The shareholders in a Florida professional association owe the same duties to each other that shareholders of a Florida corporation owe. That is the Duty of Care and Duty of Loyalty. However, the shareholders of a Florida professional association may be held to a higher standard, depending on the type of professional association.
To refresh your memory, the Duty of Care is a duty to adhere to certain standards of care when acting on behalf of a business or when making business decisions. One cannot make a decision that would knowingly cause harm to the business or that could reasonably cause harm to the business.
The same standards are true when it comes to making decisions that affect others and the public. A business may not endeavor in criminal acts and so the shareholders of a professional association must make sure their decisions are legal.
The Duty of Loyalty is a duty to make sure that you are fair with the professional association.
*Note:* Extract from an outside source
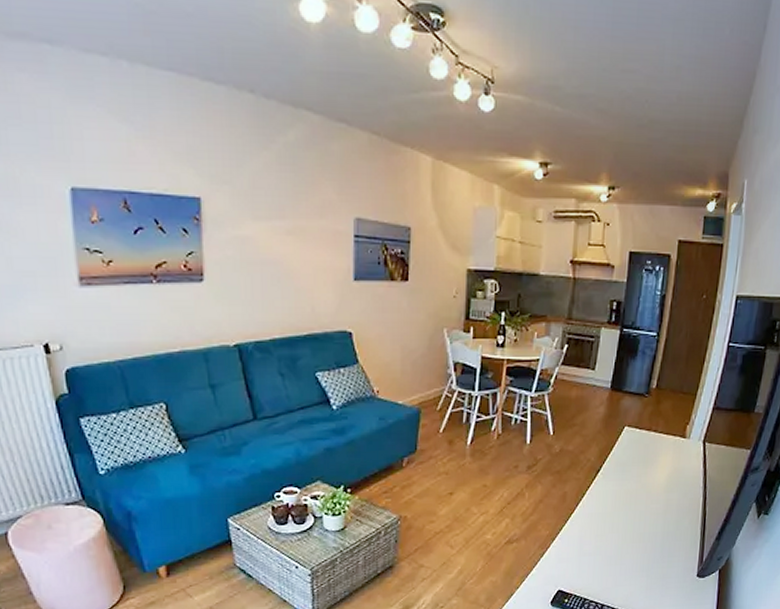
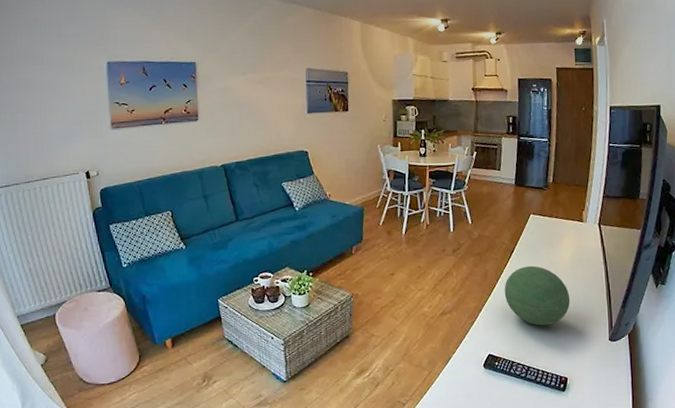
decorative orb: none [583,488,660,559] -> present [504,265,571,326]

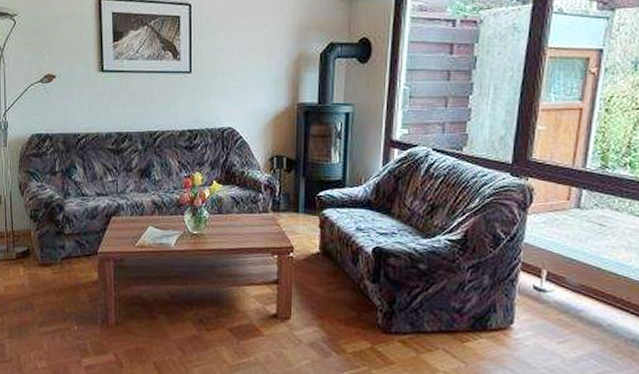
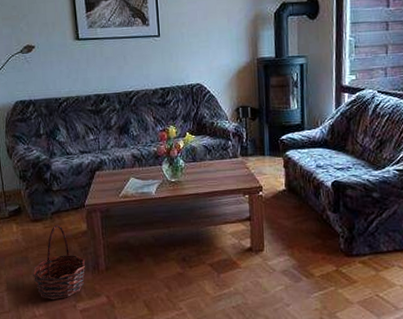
basket: none [37,271,94,353] -> present [33,224,86,300]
The Duty of Loyalty states that you must give any business opportunity first to the business rather than take it yourself, as long as the business opportunity is related to the professional association’s business activities. You do not have to give the opportunity to the business if it is not related to the activities of the professional association.
As stated above, the shareholder of a professional association may have a higher duty compared to the shareholders of a regular corporation. The reason is that the shareholders of a professional association are licensed individuals and not just any individual.
For example, an attorney who is a shareholder of a professional association law firm has a higher duty because they must also follow their own ethical rules besides just legal rules. The ethical codes of attorneys sometimes go beyond those that the law provides.